Findings from the report of the 'Managing the Unavoidable' project - established in 2008 by Henderson Global Investors, Insight Investment, Railpen Investments and the £26.8bn (€29.7bn) pension fund USS - revealed institutional investors are failing to take changes in weather patterns into account in their investment decision-making. (See earlier IPE article: Pension funds explore climate change pressures)

It argued extreme weather conditions receive the most attention in risk assessment processes while "creeping" average changes, which are more subtle, "may pass undetected until critical thresholds are breached, potentially resulting in 'step change' impacts on a company". These could include increasing operational costs, falling revenues or unplanned capital investments.

The report, which focused on the impact of climate change adaptation on four sectors - electric utilities, oil and gas, real estate and water utilities - also claimed companies are neglecting potential the indirect impacts on their business models, such as disruption to supply chains, and are instead focusing attention on fixed assets.

Findings also clai"weaknesses and inconsistencies in public policy are major obstacles to action", and the report's authors urged investors to play a more "proactive role in public policy debates on adaptation", to ensure that unsuitable/risky developments - such as those built on flood plains - are either regulated against or designed with adaptations measures.

The research, conducted in association with Acclimatise, noted changes in weather patterns could particularly affect investors in sectors dependent on large fixed assets - such as tourism, construction, and energy - alongside other climate sensitive sectors including healthcare, agriculture and insurance.

But it added: "While there are obvious risks associated with a changing climate, there will also be significant investment opportunities arising from adaptation. For example, the need to increase expenditure on flood defences will probably benefit companies specialising in the financing, management and engineering of large infrastructure projects."

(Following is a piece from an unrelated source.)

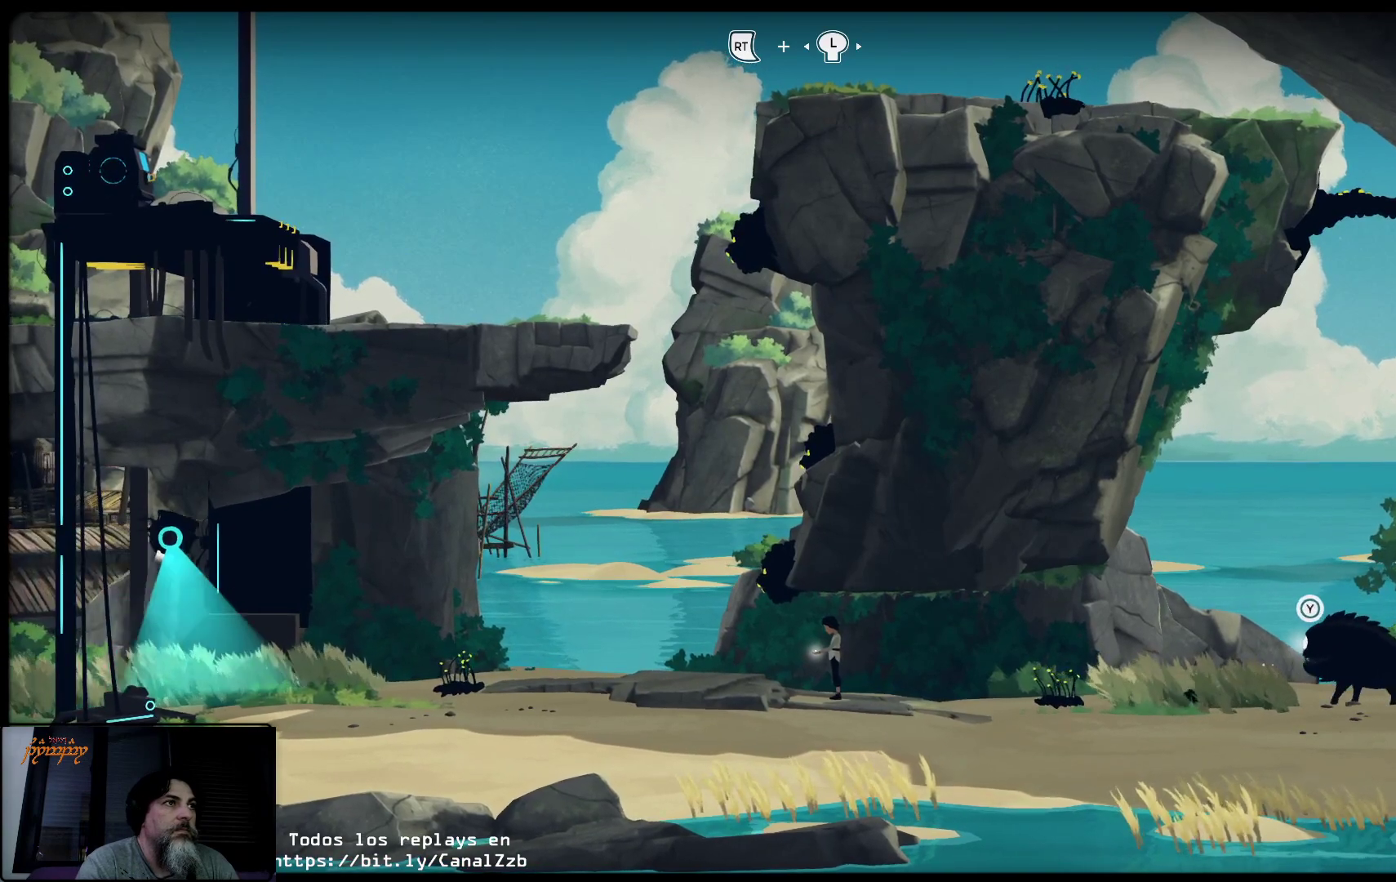
{"buttons": ["R2"], "left_stick": "up", "right_stick": "center", "events": [[450, "left_stick", "up"]]}
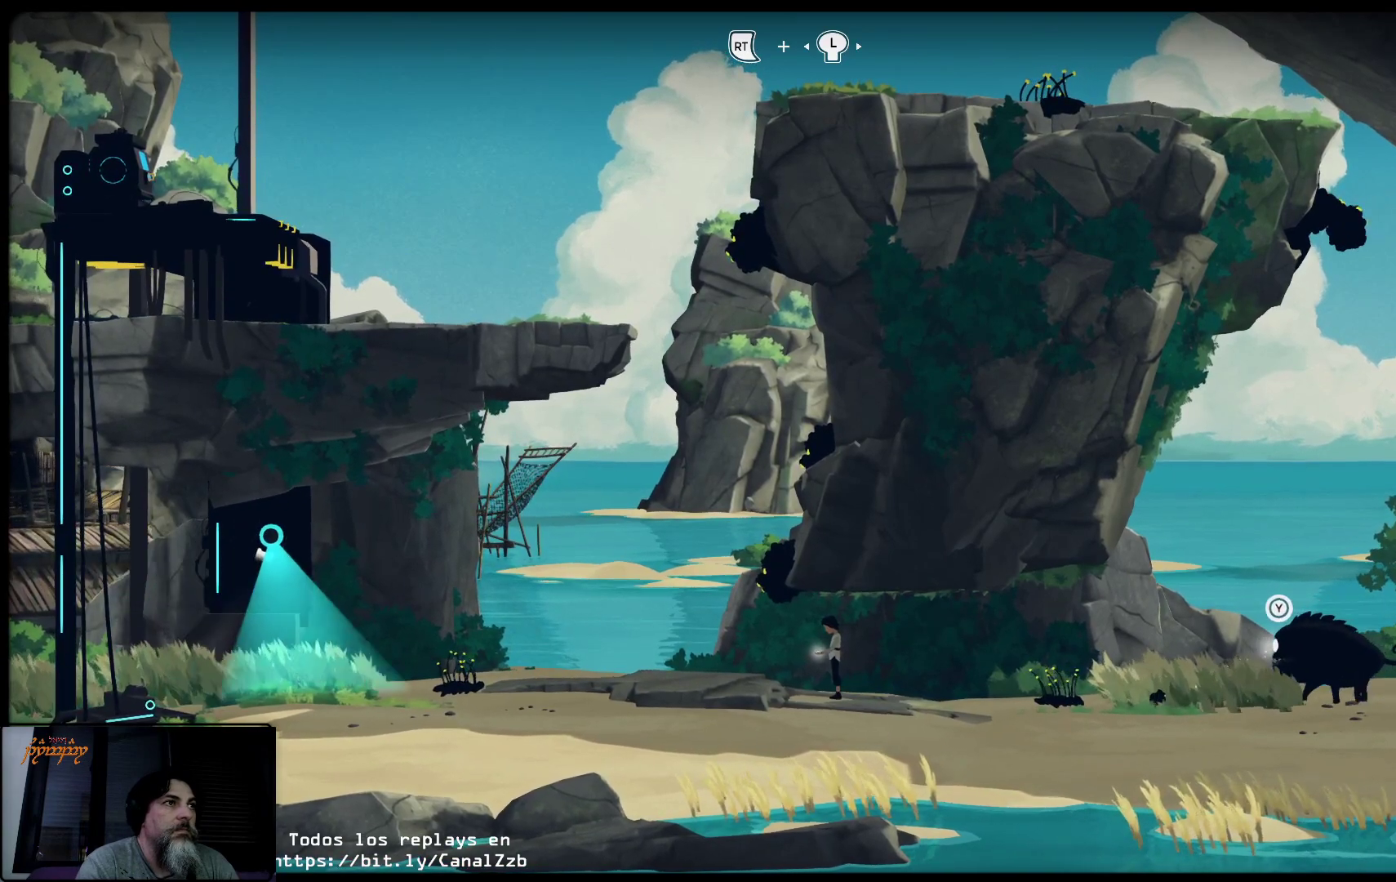
{"buttons": ["R2"], "left_stick": "left", "right_stick": "center", "events": [[100, "left_stick", "up-left"], [233, "left_stick", "left"]]}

David Russell, co-head of responsible investment at USS, noted: "Most companies see climate change primarily in terms of downside risk management. However, from an investment perspective, climate change may also present opportunities."

The report argued investors should consider climate change risk on a "sector-by-sector and company-by-company basis", to ensure firms have correct governance and management systems in place.

Hilary Benn, the UK secretary of state for Environment, Food and Rural Affairs (DEFRA), stated in the foreword: "In outlining the risks that inevitable climate change poses for companies, this report encourages investors to examine adaptation-related risks in their portfolios and use their influence to encourage companies to manage these risks more effectively."